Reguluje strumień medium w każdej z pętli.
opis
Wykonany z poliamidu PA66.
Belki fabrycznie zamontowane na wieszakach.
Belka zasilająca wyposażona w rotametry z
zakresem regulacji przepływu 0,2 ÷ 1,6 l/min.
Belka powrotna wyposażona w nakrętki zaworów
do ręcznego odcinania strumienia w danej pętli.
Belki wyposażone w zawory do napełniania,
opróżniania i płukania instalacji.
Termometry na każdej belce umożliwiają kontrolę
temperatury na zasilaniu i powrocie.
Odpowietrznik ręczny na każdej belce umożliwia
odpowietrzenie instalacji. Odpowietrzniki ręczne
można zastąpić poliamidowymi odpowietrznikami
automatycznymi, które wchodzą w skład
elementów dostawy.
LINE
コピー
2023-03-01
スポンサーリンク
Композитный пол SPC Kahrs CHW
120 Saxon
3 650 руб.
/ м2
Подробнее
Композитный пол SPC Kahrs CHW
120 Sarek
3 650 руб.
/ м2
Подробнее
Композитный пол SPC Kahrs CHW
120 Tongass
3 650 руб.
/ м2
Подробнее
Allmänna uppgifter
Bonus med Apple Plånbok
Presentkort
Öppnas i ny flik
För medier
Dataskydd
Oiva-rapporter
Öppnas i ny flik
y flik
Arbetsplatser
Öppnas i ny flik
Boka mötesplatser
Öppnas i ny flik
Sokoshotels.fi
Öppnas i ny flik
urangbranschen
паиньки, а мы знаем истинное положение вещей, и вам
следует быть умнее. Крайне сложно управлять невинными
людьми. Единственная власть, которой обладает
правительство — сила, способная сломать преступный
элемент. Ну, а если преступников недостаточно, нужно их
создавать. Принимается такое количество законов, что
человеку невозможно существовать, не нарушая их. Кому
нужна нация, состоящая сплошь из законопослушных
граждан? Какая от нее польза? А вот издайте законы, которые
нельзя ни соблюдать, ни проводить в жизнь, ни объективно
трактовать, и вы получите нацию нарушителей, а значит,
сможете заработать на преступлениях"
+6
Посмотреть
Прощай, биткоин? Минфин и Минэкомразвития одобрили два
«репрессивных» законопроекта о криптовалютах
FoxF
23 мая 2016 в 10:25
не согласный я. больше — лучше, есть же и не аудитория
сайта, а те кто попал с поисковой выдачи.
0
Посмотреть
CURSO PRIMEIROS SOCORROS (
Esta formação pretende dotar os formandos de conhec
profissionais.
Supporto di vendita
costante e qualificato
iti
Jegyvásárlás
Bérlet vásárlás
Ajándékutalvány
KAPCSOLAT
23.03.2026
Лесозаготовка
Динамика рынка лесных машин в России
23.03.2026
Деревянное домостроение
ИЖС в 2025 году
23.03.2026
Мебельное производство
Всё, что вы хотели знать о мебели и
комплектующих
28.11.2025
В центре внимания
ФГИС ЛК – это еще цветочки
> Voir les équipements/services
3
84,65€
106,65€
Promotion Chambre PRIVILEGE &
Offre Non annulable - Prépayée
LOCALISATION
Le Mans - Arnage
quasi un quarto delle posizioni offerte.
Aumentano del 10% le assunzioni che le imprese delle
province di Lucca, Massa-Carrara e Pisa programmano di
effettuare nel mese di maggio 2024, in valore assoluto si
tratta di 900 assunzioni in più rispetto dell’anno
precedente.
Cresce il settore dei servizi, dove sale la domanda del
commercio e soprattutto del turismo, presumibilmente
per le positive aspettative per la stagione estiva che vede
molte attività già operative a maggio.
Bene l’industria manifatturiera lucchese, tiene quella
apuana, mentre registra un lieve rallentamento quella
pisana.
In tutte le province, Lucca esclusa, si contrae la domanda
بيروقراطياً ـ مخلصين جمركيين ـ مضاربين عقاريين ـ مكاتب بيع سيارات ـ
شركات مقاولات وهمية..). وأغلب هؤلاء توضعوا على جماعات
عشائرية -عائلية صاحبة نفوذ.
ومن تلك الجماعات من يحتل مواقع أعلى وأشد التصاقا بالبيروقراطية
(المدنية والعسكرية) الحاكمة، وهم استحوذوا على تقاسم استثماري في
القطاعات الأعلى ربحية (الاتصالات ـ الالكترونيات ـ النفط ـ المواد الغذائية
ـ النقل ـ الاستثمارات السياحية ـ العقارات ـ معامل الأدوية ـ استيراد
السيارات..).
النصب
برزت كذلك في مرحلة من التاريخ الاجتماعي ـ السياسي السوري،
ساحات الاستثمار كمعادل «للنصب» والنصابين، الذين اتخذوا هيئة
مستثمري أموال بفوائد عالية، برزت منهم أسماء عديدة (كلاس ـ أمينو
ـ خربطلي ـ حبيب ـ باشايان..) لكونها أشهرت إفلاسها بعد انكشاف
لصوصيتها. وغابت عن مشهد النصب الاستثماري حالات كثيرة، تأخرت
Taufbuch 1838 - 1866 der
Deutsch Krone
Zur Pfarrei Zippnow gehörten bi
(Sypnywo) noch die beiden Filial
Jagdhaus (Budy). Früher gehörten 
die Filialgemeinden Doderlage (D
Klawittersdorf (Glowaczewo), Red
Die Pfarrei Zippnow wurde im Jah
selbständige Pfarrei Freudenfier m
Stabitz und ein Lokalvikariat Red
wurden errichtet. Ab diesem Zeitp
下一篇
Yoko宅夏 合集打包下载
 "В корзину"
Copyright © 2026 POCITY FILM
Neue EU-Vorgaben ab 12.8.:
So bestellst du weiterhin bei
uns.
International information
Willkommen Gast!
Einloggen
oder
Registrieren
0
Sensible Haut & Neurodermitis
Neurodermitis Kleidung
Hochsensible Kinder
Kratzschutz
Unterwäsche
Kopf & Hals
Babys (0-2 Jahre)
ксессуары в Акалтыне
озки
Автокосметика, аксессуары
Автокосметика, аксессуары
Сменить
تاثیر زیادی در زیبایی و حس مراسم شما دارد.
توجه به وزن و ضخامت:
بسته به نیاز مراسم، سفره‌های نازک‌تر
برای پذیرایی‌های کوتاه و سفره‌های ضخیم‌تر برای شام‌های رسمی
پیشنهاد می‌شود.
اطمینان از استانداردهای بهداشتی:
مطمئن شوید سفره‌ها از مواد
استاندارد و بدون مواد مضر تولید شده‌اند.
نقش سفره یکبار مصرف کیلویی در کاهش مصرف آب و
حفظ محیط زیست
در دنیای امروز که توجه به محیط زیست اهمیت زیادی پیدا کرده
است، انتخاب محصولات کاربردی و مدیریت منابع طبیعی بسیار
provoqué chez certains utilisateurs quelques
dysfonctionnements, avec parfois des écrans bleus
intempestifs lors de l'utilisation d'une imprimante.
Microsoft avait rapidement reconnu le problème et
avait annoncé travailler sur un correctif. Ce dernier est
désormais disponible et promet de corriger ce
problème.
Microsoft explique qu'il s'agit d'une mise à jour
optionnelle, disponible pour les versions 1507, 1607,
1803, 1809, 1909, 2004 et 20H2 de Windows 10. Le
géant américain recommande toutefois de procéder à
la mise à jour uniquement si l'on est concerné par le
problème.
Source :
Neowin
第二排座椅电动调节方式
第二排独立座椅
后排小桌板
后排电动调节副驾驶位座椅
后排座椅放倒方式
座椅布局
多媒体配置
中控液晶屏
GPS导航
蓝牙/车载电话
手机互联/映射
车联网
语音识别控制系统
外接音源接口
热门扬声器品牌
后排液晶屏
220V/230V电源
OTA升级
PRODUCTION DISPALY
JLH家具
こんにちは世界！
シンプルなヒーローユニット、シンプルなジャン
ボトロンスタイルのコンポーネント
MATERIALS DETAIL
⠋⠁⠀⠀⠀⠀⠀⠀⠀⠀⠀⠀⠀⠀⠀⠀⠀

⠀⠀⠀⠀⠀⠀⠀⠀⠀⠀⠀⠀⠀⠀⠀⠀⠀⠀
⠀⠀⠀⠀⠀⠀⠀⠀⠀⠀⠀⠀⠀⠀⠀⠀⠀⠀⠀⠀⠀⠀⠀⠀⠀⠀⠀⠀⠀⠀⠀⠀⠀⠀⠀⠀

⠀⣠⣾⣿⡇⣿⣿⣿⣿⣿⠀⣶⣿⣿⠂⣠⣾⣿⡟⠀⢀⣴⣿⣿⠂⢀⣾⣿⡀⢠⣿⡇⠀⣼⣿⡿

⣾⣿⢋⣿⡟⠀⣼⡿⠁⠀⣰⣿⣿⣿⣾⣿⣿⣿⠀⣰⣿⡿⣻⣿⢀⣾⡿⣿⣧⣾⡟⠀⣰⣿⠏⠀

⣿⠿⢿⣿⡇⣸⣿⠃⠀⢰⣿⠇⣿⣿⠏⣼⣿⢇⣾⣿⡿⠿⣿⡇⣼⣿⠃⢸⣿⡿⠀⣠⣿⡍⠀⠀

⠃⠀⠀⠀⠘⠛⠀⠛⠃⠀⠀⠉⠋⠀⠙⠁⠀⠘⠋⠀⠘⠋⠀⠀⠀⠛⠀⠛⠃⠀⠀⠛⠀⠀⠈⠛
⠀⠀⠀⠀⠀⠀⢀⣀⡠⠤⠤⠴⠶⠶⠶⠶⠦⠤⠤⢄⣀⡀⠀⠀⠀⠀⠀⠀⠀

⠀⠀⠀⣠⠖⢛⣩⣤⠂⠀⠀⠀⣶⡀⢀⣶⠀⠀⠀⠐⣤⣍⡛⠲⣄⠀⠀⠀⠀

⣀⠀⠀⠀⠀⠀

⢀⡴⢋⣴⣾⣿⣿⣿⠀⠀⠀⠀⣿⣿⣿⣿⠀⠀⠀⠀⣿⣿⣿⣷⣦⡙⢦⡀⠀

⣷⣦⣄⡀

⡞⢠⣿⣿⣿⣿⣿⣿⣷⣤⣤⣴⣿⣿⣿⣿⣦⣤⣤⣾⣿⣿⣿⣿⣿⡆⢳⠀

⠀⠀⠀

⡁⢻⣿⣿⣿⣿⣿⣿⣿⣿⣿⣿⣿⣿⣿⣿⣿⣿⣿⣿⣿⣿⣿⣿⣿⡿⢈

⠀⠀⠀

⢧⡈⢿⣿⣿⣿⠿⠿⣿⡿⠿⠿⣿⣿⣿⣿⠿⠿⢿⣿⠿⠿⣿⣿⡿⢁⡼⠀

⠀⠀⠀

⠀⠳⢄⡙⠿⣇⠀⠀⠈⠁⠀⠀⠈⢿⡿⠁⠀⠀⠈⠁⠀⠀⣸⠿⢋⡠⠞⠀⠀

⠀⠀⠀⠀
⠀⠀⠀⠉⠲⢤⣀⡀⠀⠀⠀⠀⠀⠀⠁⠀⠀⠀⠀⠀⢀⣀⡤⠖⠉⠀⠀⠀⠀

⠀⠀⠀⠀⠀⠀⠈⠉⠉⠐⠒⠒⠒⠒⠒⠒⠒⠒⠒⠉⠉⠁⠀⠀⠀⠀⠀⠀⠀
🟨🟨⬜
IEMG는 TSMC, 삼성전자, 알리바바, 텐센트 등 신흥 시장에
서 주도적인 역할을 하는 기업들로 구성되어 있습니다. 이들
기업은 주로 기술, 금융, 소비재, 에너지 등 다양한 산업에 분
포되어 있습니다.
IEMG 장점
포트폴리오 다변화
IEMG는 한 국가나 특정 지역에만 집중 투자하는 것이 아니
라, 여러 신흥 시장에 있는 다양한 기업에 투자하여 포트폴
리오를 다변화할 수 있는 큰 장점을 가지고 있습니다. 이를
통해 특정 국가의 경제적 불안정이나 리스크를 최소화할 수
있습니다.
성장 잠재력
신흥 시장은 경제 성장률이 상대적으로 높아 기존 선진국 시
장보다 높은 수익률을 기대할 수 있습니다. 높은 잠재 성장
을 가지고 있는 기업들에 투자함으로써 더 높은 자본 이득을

> YOUR INSTRUCTIONS
Once you reach the line with "désormais disponible et promet de corriger ce" in the data above, copy it and every line after it exactly, up to and including the line with "第二排座椅电动调节方式".

> TASK RESPONSE
désormais disponible et promet de corriger ce
problème.
Microsoft explique qu'il s'agit d'une mise à jour
optionnelle, disponible pour les versions 1507, 1607,
1803, 1809, 1909, 2004 et 20H2 de Windows 10. Le
géant américain recommande toutefois de procéder à
la mise à jour uniquement si l'on est concerné par le
problème.
Source :
Neowin
第二排座椅电动调节方式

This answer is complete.